A recent study based on forty in-depth interviews with 1.5- and second-generation middle-class Mexican young adults in the Los Angeles area illustrates three patterns of "giving back" to their immigrant families: providing total financial support of their parents or younger siblings, or both; becoming the "safety net" for their parents, siblings, and relatives during times of hardship; and providing regular financial support to supplement their parents' incomes.24 The authors found that about one-fifth of the respondents fully supported their immigrant parents—as did Adrián, a second-generation Mexican-American teacher with a master's degree: "Ever since I started working when I was 14 I have given them everything I could. Now it's at about $1,000 a month…just to help them out." He also paid all of the household bills. María, a second-generation entrepreneur with two young children, similarly supported her mother: "I pay her rent, I give her money, I take her to the doctors, I buy her prescriptions. I take care of my Mom."
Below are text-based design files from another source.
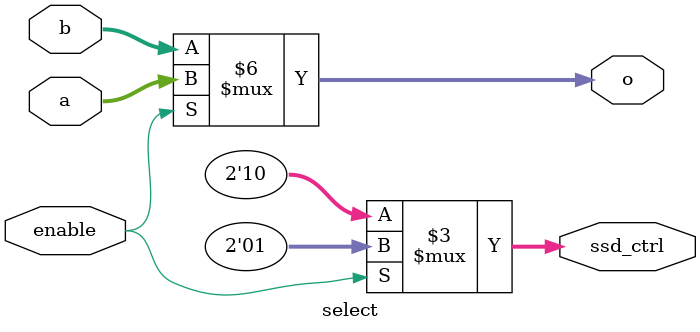
<source format=v>
`timescale 1ns / 1ps


module select(
    input [3:0] a,
    input [3:0] b,
    output [3:0] o,
    output [1:0] ssd_ctrl,
    input enable
    );

reg [3:0] o;
reg [1:0] ssd_ctrl;

always @(a or b or enable)
begin
    if(enable)
    begin
        o[3:0] <= a[3:0];
        ssd_ctrl[1:0] <= 2'b01;
    end
    else
    begin
        o[3:0] <= b[3:0];
        ssd_ctrl[1:0] <= 2'b10;
    end
end

endmodule

</source>
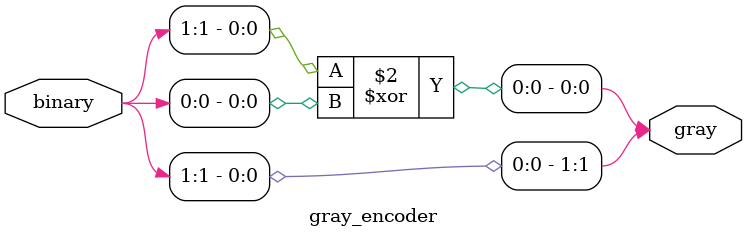
<source format=v>
module gray_encoder(
  input [1:0] binary,
  output reg [1:0] gray
);
  always @(*) begin
    gray[1] = binary[1];                
    gray[0] = binary[1] ^ binary[0];  
  end
endmodule
</source>
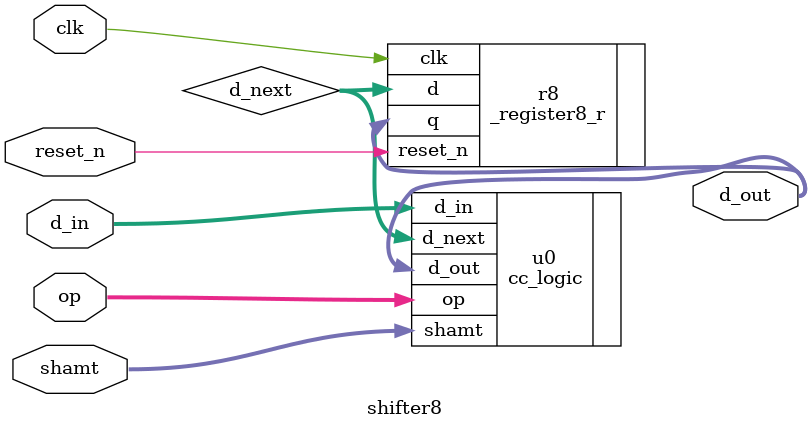
<source format=v>
module shifter8 (clk, reset_n, op, shamt, d_in,d_out); // module name is shifter8

	
	// denitie input signal//
	input clk, reset_n;
	
	input [2:0] op; //3bit opcode, what to do
	input [1:0] shamt;// 2 bit input, 2bits -> can range 0~3 shift 
	input [7:0] d_in; // when op LOAD, store value into register
	
	output [7:0] d_out; // 8bit output d_out
	
	wire[7:0] d_next; // 8bit wire
	
	// use cc_logic, _register8_r module.
	cc_logic u0(.op(op), .shamt(shamt), .d_in(d_in), .d_out(d_out), .d_next(d_next));
	_register8_r r8 (.clk(clk), .reset_n(reset_n), .d(d_next),.q(d_out));
	
	
endmodule

</source>
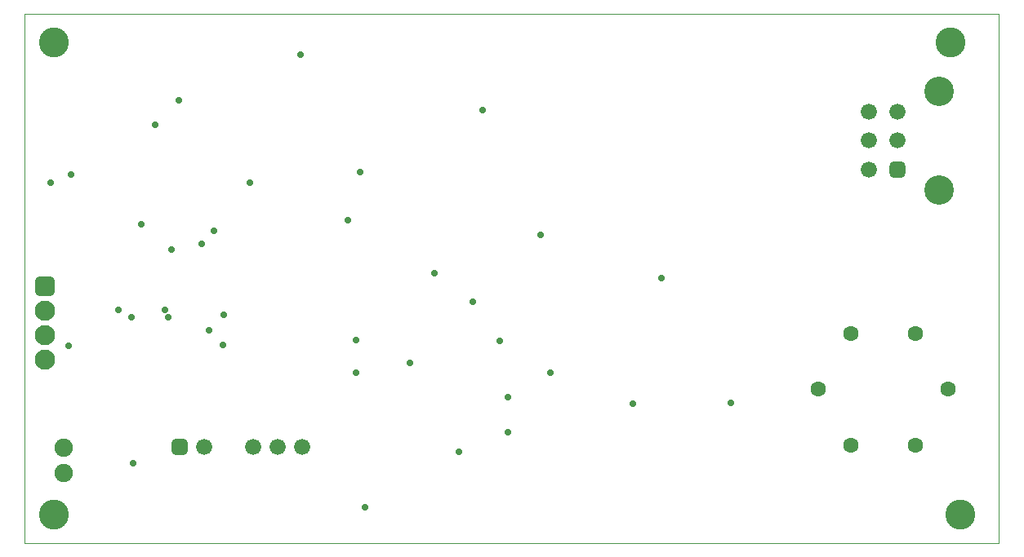
<source format=gbs>
G04*
G04 #@! TF.GenerationSoftware,Altium Limited,Altium Designer,24.0.1 (36)*
G04*
G04 Layer_Color=16711935*
%FSLAX44Y44*%
%MOMM*%
G71*
G04*
G04 #@! TF.SameCoordinates,4B7F4912-6191-4439-8966-39C4DA3F543A*
G04*
G04*
G04 #@! TF.FilePolarity,Negative*
G04*
G01*
G75*
%ADD10C,0.1000*%
%ADD27C,1.6000*%
G04:AMPARAMS|DCode=28|XSize=1.6724mm|YSize=1.6724mm|CornerRadius=0.4562mm|HoleSize=0mm|Usage=FLASHONLY|Rotation=270.000|XOffset=0mm|YOffset=0mm|HoleType=Round|Shape=RoundedRectangle|*
%AMROUNDEDRECTD28*
21,1,1.6724,0.7600,0,0,270.0*
21,1,0.7600,1.6724,0,0,270.0*
1,1,0.9124,-0.3800,-0.3800*
1,1,0.9124,-0.3800,0.3800*
1,1,0.9124,0.3800,0.3800*
1,1,0.9124,0.3800,-0.3800*
%
%ADD28ROUNDEDRECTD28*%
%ADD29C,1.6724*%
%ADD30C,3.0624*%
%ADD31C,1.9000*%
G04:AMPARAMS|DCode=32|XSize=2.1mm|YSize=2.1mm|CornerRadius=0.55mm|HoleSize=0mm|Usage=FLASHONLY|Rotation=270.000|XOffset=0mm|YOffset=0mm|HoleType=Round|Shape=RoundedRectangle|*
%AMROUNDEDRECTD32*
21,1,2.1000,1.0000,0,0,270.0*
21,1,1.0000,2.1000,0,0,270.0*
1,1,1.1000,-0.5000,-0.5000*
1,1,1.1000,-0.5000,0.5000*
1,1,1.1000,0.5000,0.5000*
1,1,1.1000,0.5000,-0.5000*
%
%ADD32ROUNDEDRECTD32*%
%ADD33C,2.1000*%
%ADD34C,1.6750*%
G04:AMPARAMS|DCode=35|XSize=1.675mm|YSize=1.675mm|CornerRadius=0.4438mm|HoleSize=0mm|Usage=FLASHONLY|Rotation=0.000|XOffset=0mm|YOffset=0mm|HoleType=Round|Shape=RoundedRectangle|*
%AMROUNDEDRECTD35*
21,1,1.6750,0.7875,0,0,0.0*
21,1,0.7875,1.6750,0,0,0.0*
1,1,0.8875,0.3938,-0.3938*
1,1,0.8875,-0.3938,-0.3938*
1,1,0.8875,-0.3938,0.3938*
1,1,0.8875,0.3938,0.3938*
%
%ADD35ROUNDEDRECTD35*%
%ADD36C,3.1000*%
%ADD37C,0.7000*%
D10*
X0Y0D02*
X1010000D01*
X0Y550000D02*
X1010000D01*
Y0D02*
Y550000D01*
X0Y0D02*
Y550000D01*
D27*
X923500Y101976D02*
D03*
X856500D02*
D03*
X923500Y218024D02*
D03*
X957000Y160000D02*
D03*
X856500Y218024D02*
D03*
X823000Y160000D02*
D03*
D28*
X905000Y388000D02*
D03*
D29*
Y418000D02*
D03*
Y448000D02*
D03*
X875000Y388000D02*
D03*
Y418000D02*
D03*
Y448000D02*
D03*
D30*
X948200Y366500D02*
D03*
Y469500D02*
D03*
D31*
X40000Y99000D02*
D03*
Y73000D02*
D03*
D32*
X21000Y266800D02*
D03*
D33*
Y190600D02*
D03*
Y216000D02*
D03*
Y241400D02*
D03*
D34*
X287800Y99780D02*
D03*
X262400D02*
D03*
X237000D02*
D03*
X186200D02*
D03*
D35*
X160800D02*
D03*
D36*
X30000Y520000D02*
D03*
X960000D02*
D03*
X970000Y30000D02*
D03*
X30000D02*
D03*
D37*
X343000Y177000D02*
D03*
Y211000D02*
D03*
X27000Y374000D02*
D03*
X45000Y205000D02*
D03*
X97000Y242000D02*
D03*
X630000Y145000D02*
D03*
X731989Y145412D02*
D03*
X464142Y250858D02*
D03*
X492057Y209756D02*
D03*
X335000Y335000D02*
D03*
X660000Y275000D02*
D03*
X544837Y176837D02*
D03*
X501000Y115000D02*
D03*
X285620Y506937D02*
D03*
X160000Y460000D02*
D03*
X135000Y434234D02*
D03*
X196000Y324000D02*
D03*
X183000Y310929D02*
D03*
X500688Y151688D02*
D03*
X205000Y205979D02*
D03*
X148383Y234750D02*
D03*
X152000Y305000D02*
D03*
X145000Y242000D02*
D03*
X110173Y235000D02*
D03*
X112000Y83000D02*
D03*
X121000Y331000D02*
D03*
X233397Y374096D02*
D03*
X47667Y382695D02*
D03*
X425000Y280000D02*
D03*
X348000Y385000D02*
D03*
X399000Y187000D02*
D03*
X450000Y95000D02*
D03*
X353000Y37000D02*
D03*
X535000Y320000D02*
D03*
X475000Y450000D02*
D03*
X191000Y221000D02*
D03*
X206000Y237000D02*
D03*
M02*

</source>
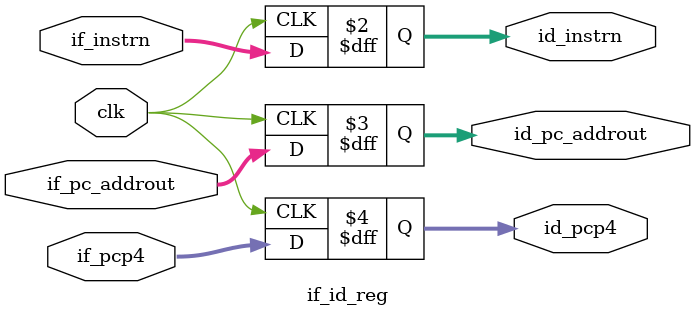
<source format=v>
module if_id_reg(
	//clock
	clk,
	//instruction fetch
	if_instrn,
	if_pc_addrout,
	if_pcp4,
	//instruuction decode
	id_instrn,
	id_pc_addrout,
	id_pcp4
);
//clock
input wire clk;
//output wires from if
input wire [31:0] if_instrn; // current instruction
input wire [31:0] if_pc_addrout;
input wire [31:0] if_pcp4;

//output registers to id 
output reg [31:0] id_instrn;
output reg [31:0] id_pc_addrout;
output reg [31:0] id_pcp4;
always @(posedge clk) begin
	id_instrn <= if_instrn;
	id_pc_addrout <= if_pc_addrout;
	id_pcp4 <= if_pcp4;
end


endmodule

</source>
The most common form of giving back by the children of Mexican immigrants was providing monthly supplemental income to their parents. Half of the respondents in this study gave their parents between $200 and $1,000 every month for household expenses and also helped them in non-financial ways: translating documents, drafting letters, making phone calls, accompanying them to work-related and medical appointments. The more successful often came to the rescue of their immigrant parents in times of economic crisis—like Lupe, a second-generation thirty-four-year-old vice president of a national financial services institution, who gave her parents $5,000 to make their mortgage payment and cover their household bills. Even when she was in college Lupe had financially rescued her father, whose landscaping business was in jeopardy, by giving him $10,000 from her school loans, which she was still paying back. She also agreed to co-sign for the loan used to purchase her father's new truck, which he could not obtain on his own because of his credit record. The authors note that those who grew up poor (but were not poor now) were more likely to "give back" to their parents, relatives, and the co-ethnic community, and to display a "collectivist orientation," while those who grew up middle-class exhibited an individualistic orientation resembling conventional American norms.